What is needed: The reply should contain the full listing exactly as written and no pictures at all.

'''

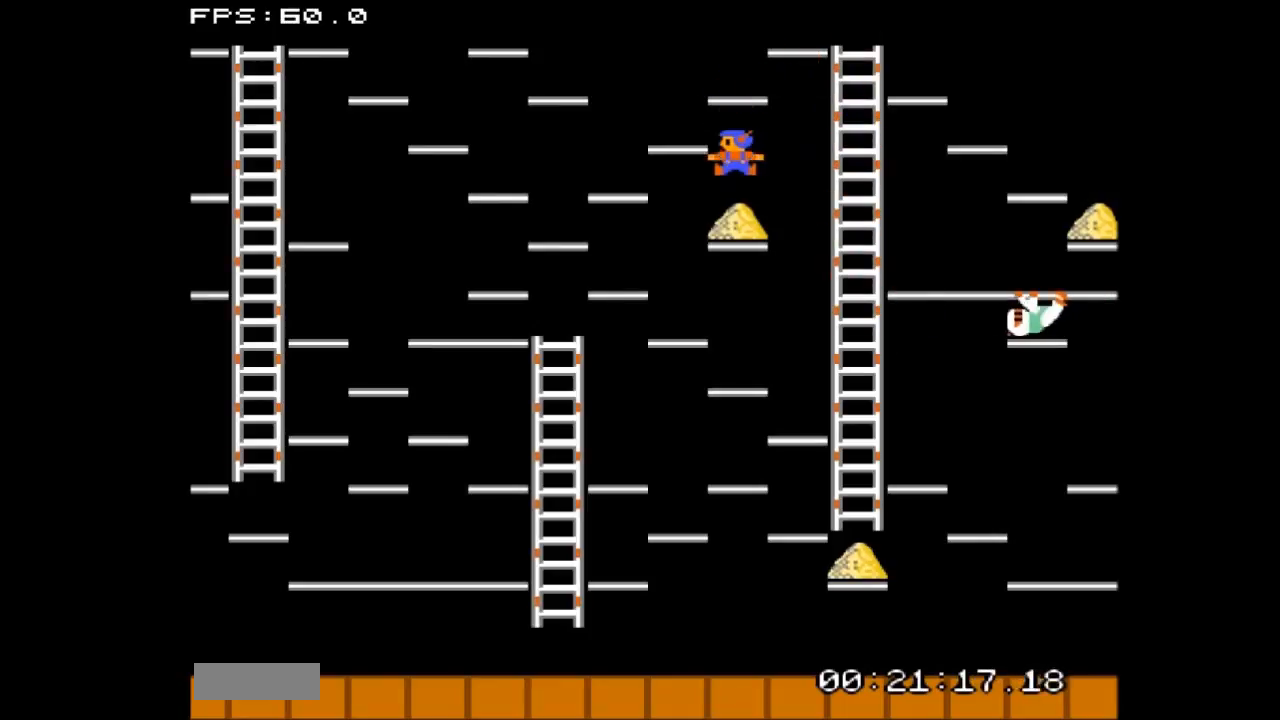
{"buttons": [], "events": []}
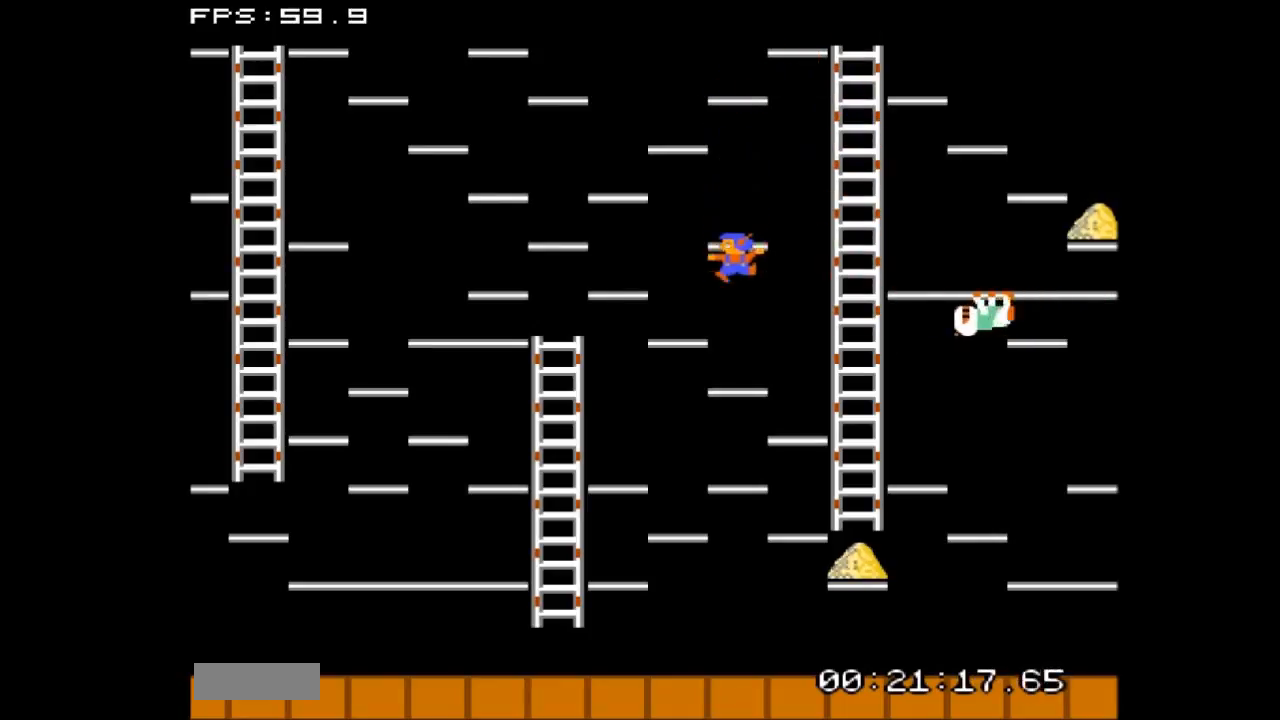
{"buttons": [], "events": [[67, "DPAD_RIGHT", "down"], [333, "DPAD_RIGHT", "up"]]}
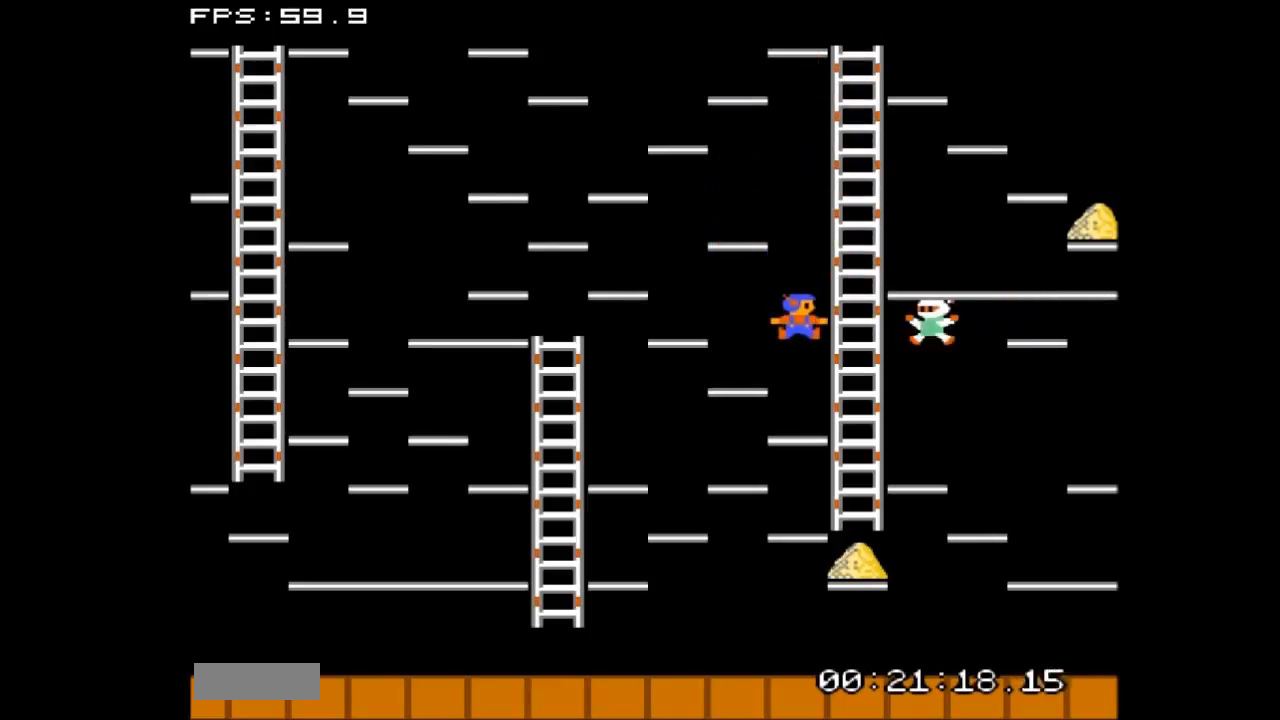
{"buttons": ["DPAD_LEFT"], "events": [[433, "DPAD_LEFT", "down"]]}
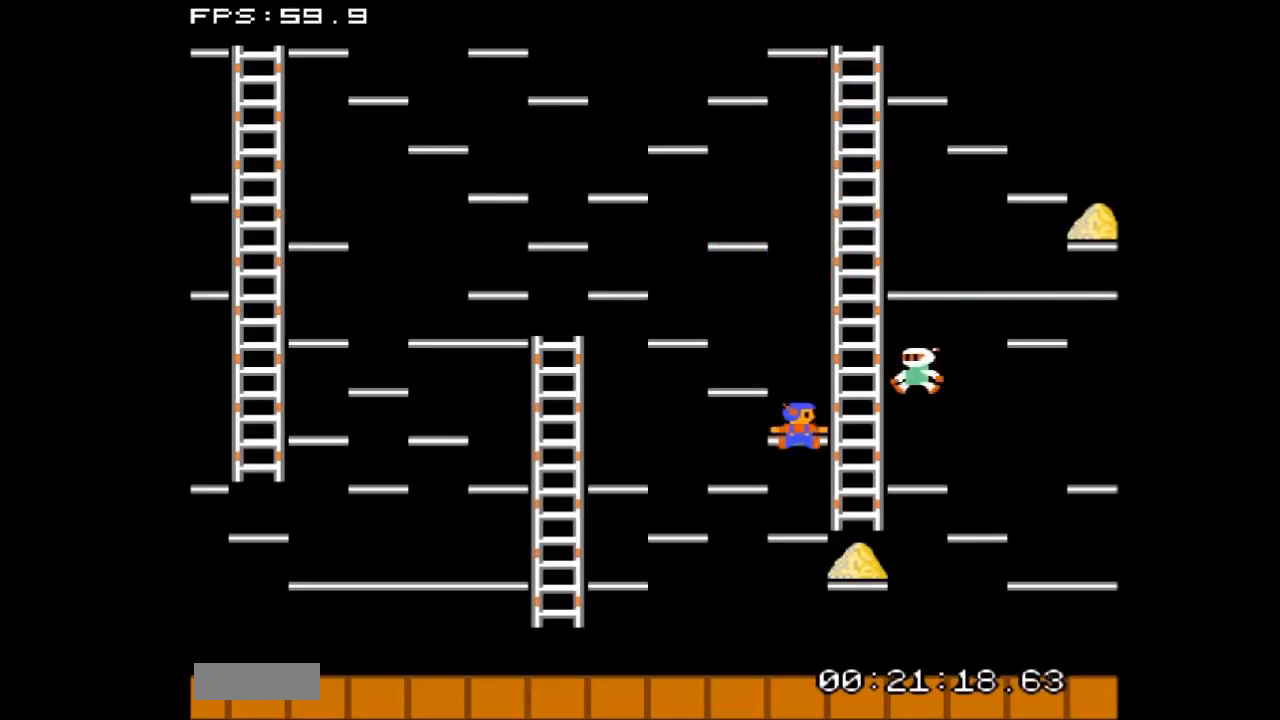
{"buttons": [], "events": [[67, "DPAD_LEFT", "up"]]}
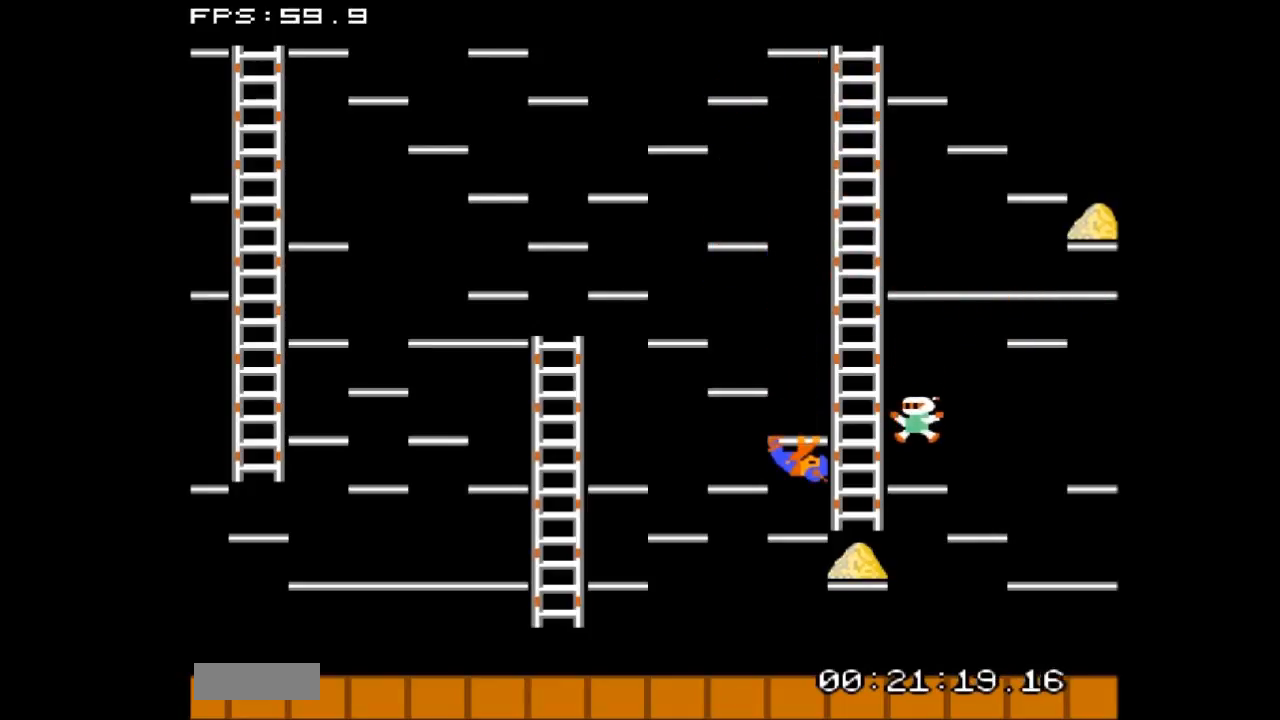
{"buttons": [], "events": []}
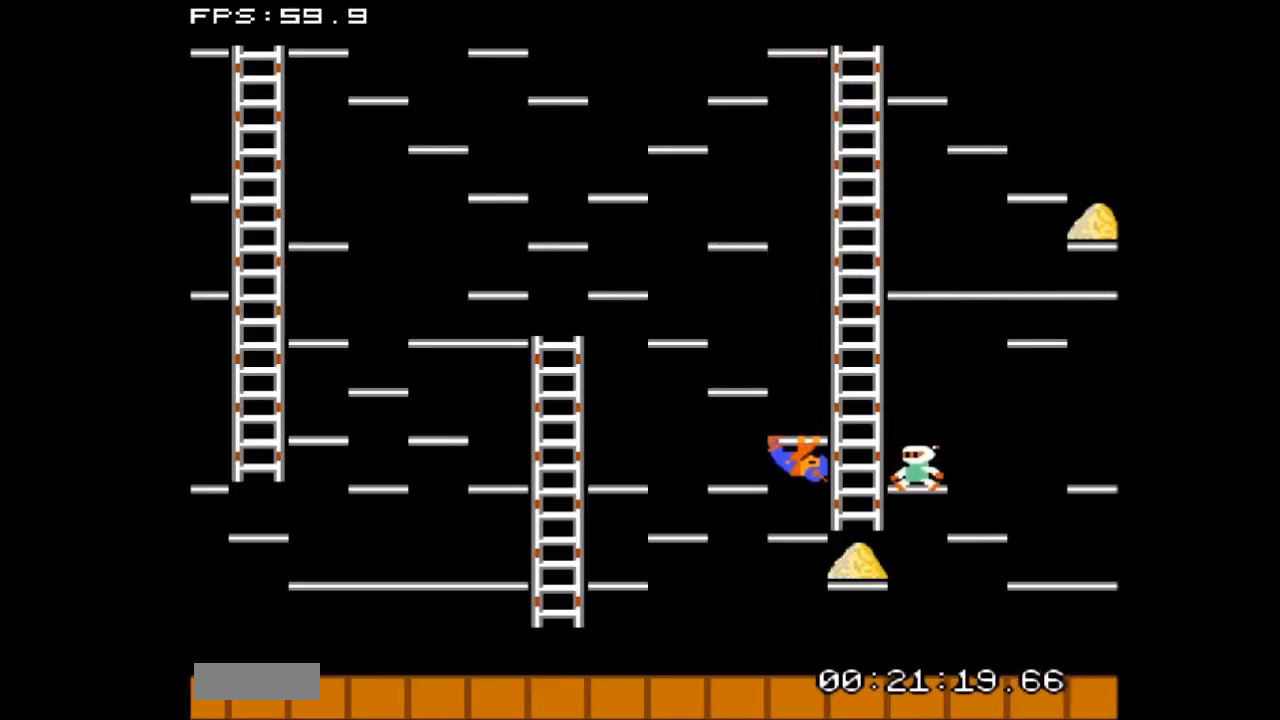
{"buttons": ["DPAD_RIGHT"], "events": [[300, "DPAD_RIGHT", "down"]]}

'''

Exercise output:
{"buttons": [], "events": []}
{"buttons": [], "events": [[67, "DPAD_RIGHT", "down"], [333, "DPAD_RIGHT", "up"]]}
{"buttons": ["DPAD_LEFT"], "events": [[433, "DPAD_LEFT", "down"]]}
{"buttons": [], "events": [[67, "DPAD_LEFT", "up"]]}
{"buttons": [], "events": []}
{"buttons": ["DPAD_RIGHT"], "events": [[300, "DPAD_RIGHT", "down"]]}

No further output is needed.